ENTRIES SHOWN |
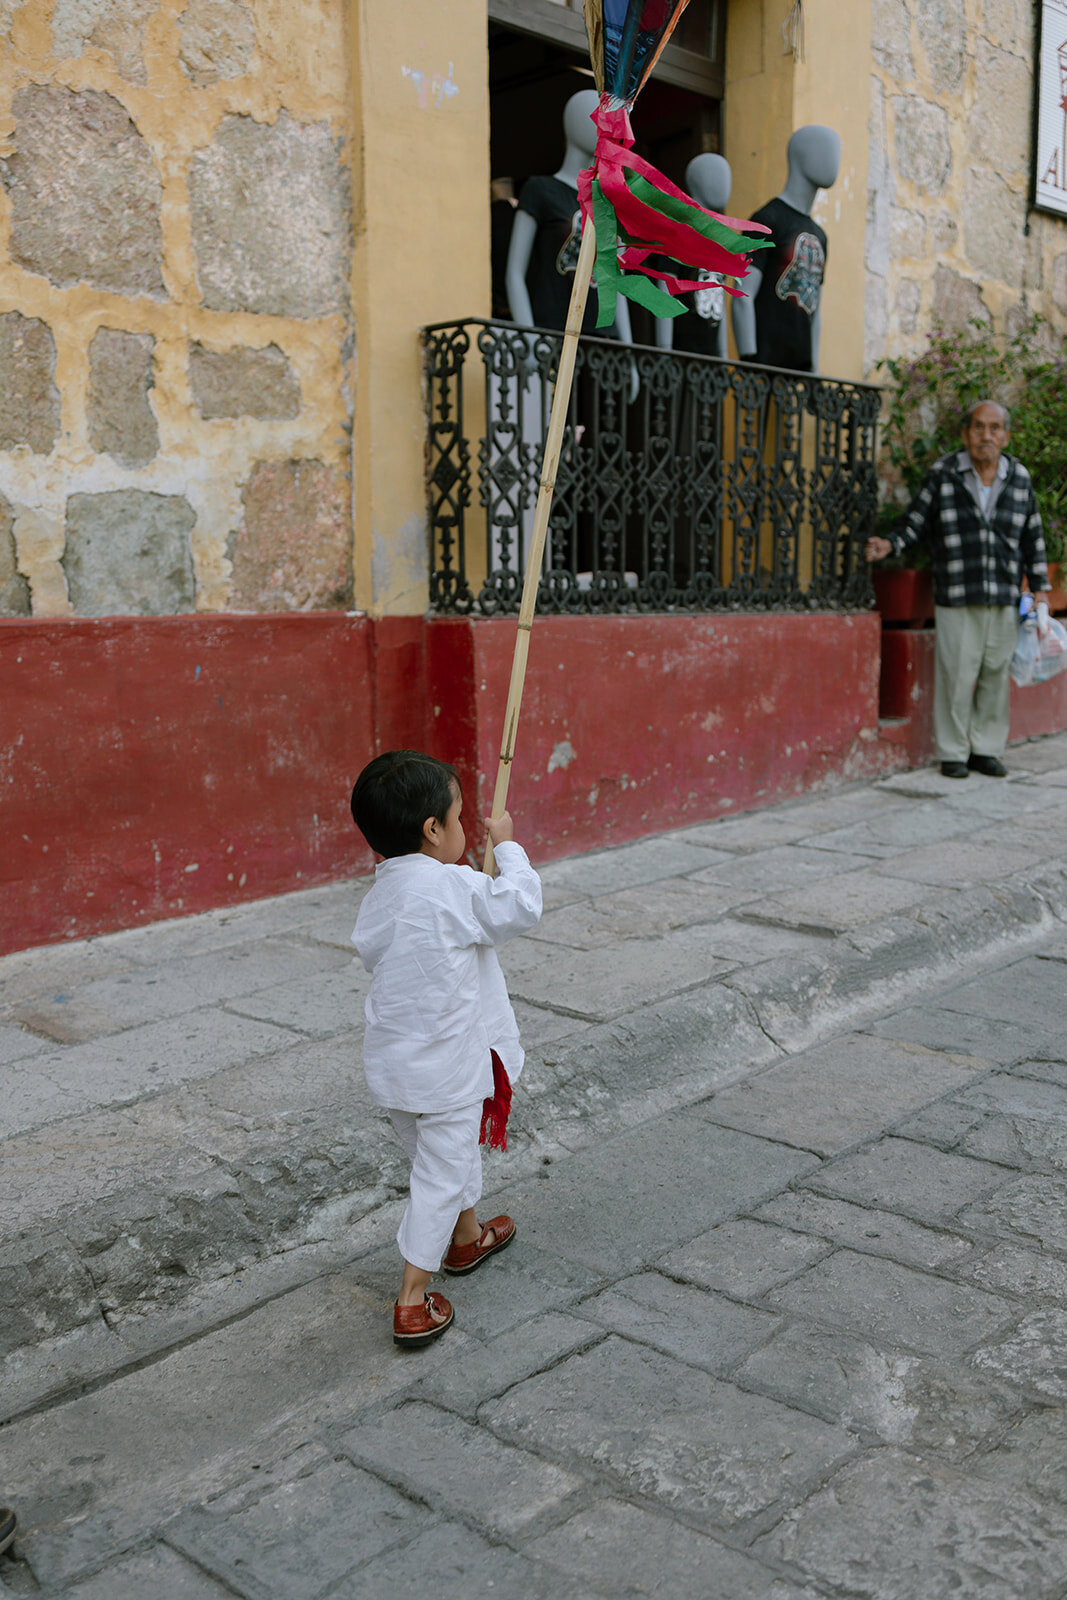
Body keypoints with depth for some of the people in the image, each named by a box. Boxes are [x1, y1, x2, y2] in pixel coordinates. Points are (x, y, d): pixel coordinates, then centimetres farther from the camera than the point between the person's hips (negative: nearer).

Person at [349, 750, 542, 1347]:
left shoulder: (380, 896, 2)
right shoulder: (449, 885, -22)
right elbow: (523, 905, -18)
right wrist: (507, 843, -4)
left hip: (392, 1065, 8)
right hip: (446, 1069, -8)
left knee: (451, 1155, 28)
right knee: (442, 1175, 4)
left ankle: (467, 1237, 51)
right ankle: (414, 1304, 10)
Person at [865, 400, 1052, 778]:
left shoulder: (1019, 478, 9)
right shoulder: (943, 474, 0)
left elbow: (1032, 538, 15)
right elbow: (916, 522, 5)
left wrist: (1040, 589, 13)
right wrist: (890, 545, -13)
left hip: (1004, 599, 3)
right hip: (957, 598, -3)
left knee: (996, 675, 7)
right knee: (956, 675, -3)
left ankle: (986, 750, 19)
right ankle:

PROBLEM STATEMENT |
Rewrite the text of all the rows above, replacing every "Person at" with "Subject at" and leaving everything else unchanged. Omit the pictures.

WRITTEN ANSWER |
Body keypoints with depth for some of the people in the image, each named by a box. Boxes are [x1, y1, x2, y2] in pixel coordinates. Points are (x, y, d): pixel coordinates, then centimetres farther from the camera than the point between the person's hips (negative: nearer).

Subject at [349, 750, 542, 1347]:
left shoulder: (380, 896, 2)
right shoulder: (449, 885, -22)
right elbow: (523, 905, -18)
right wrist: (507, 843, -4)
left hip: (392, 1065, 8)
right hip: (446, 1069, -8)
left knee: (451, 1155, 28)
right knee: (442, 1175, 4)
left ankle: (467, 1237, 51)
right ankle: (414, 1304, 10)
Subject at [865, 400, 1052, 778]:
left shoulder: (1019, 478, 9)
right shoulder: (943, 474, 0)
left elbow: (1032, 538, 15)
right elbow: (916, 522, 5)
left wrist: (1040, 589, 13)
right wrist: (890, 545, -13)
left hip: (1004, 599, 3)
right hip: (957, 598, -3)
left knee: (996, 675, 7)
right knee: (956, 675, -3)
left ankle: (986, 750, 19)
right ankle:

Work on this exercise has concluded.